Even more startling? Research shows that the more television girls watch, the fewer options they feel they have, Davis said.

The “Thelma and Louise” star said that that groundbreaking 1991 film, written by Callie Khouri, changed the course of her life.

Davis played Thelma, the suffering Arkansas wife who craves freedom from a controlling husband, while her co-star Susan Sarandon was Louise, a woman always in the driver’s seat of life – or so it seemed.

The movie won critical acclaim, and also inspired a lot of criticism.

“Oh my God, women have guns,” Davis said to laughter from the crowd.

A 1991 cover story in Time magazine was headlined “Why Thelma & Louise Strikes a Nerve.” (I saved the article because I’m slightly obsessed with “Thelma and Louise.”)

One male columnist said at the time that the film “justifies armed robbery, manslaughter and chronic drunken driving as exercises in consciousness-raising. He added that it was “degrading to men, with pathetic stereotypes of testosterone-crazed behavior.”


Davis admits that Thelma and Louise were not role models, but says the movie still empowered women, showing them that they could take control of their lives, even if things didn’t end well for Thelma and Louise. She said there are few opportunities in Hollywood for those kinds of female roles even 21 years after the movie’s debut.

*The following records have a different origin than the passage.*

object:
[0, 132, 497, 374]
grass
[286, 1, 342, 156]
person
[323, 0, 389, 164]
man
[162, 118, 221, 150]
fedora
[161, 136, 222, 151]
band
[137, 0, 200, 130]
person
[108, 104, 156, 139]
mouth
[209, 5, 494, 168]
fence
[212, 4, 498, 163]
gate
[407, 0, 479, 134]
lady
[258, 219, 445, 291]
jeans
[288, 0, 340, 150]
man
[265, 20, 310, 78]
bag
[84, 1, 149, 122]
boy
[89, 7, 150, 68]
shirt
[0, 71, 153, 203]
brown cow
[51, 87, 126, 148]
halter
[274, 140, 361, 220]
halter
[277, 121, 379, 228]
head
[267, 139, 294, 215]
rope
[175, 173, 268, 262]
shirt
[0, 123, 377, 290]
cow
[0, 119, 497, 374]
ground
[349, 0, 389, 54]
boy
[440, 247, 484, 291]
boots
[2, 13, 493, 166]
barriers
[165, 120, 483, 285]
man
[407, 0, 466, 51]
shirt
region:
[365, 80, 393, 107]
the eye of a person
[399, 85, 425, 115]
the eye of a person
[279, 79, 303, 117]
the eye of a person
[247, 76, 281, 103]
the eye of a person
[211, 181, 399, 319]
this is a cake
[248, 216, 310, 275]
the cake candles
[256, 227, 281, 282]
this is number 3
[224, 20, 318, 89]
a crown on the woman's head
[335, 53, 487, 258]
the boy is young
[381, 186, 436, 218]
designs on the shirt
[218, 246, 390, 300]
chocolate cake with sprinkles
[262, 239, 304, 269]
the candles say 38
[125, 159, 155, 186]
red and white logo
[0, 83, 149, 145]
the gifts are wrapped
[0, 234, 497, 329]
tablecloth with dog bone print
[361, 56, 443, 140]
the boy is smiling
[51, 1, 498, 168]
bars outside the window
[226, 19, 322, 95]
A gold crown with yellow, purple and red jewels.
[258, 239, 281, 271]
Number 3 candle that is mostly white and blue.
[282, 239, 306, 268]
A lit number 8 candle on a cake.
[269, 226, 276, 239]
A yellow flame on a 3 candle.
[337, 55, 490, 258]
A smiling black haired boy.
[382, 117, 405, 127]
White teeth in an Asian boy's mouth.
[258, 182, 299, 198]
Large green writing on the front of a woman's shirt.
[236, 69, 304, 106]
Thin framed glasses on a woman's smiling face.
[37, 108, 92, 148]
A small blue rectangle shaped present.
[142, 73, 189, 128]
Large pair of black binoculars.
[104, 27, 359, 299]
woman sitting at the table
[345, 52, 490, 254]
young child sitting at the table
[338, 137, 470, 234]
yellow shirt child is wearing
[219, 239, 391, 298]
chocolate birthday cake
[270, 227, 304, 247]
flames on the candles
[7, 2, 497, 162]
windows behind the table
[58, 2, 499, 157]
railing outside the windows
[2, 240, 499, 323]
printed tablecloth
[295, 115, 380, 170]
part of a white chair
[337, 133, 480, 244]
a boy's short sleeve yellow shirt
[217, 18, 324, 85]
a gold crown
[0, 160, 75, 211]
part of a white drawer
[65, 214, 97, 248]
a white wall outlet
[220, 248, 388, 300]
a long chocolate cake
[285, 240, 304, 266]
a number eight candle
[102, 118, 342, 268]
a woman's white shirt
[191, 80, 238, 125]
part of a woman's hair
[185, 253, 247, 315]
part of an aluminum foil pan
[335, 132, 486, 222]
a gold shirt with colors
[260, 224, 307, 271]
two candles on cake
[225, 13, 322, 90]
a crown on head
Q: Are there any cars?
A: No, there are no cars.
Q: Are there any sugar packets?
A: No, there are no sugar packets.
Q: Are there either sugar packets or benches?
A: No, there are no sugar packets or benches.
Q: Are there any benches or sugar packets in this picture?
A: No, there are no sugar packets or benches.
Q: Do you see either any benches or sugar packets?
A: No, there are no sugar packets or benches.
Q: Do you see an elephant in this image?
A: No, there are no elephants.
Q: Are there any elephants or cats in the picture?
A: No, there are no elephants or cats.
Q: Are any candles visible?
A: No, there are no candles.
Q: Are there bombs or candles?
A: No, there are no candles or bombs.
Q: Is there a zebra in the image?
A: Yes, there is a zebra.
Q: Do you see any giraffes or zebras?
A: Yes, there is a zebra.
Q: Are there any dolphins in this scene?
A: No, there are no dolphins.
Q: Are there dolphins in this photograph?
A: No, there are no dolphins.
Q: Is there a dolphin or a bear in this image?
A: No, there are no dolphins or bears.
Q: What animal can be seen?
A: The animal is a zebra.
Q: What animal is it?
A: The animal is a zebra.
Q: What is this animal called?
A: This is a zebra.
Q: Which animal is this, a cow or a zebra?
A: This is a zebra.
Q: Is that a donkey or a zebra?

In 2005, Davis starred in the ABC series “Commander in Chief,” playing Mackenzie Allen, the first female President of the United States. The series was cancelled after one season in a schedule move that confused viewers. Davis still received a Golden Globe for the role.

Off-screen, George Clooney is often mentioned as a possible office-seeker, so why not Davis?

She has an impressive bio: former trustee of the Women's Sports Foundation, serves on the board of the White House Project, is an appointee to the California Commission on the Status of Women, and is an official partner of UN Women in their effort to change the way media represents women and girls worldwide. Oh, and she’s a member of Mensa.

Forget Hollywood. I say, and let the ‘Draft Davis’ movement begin.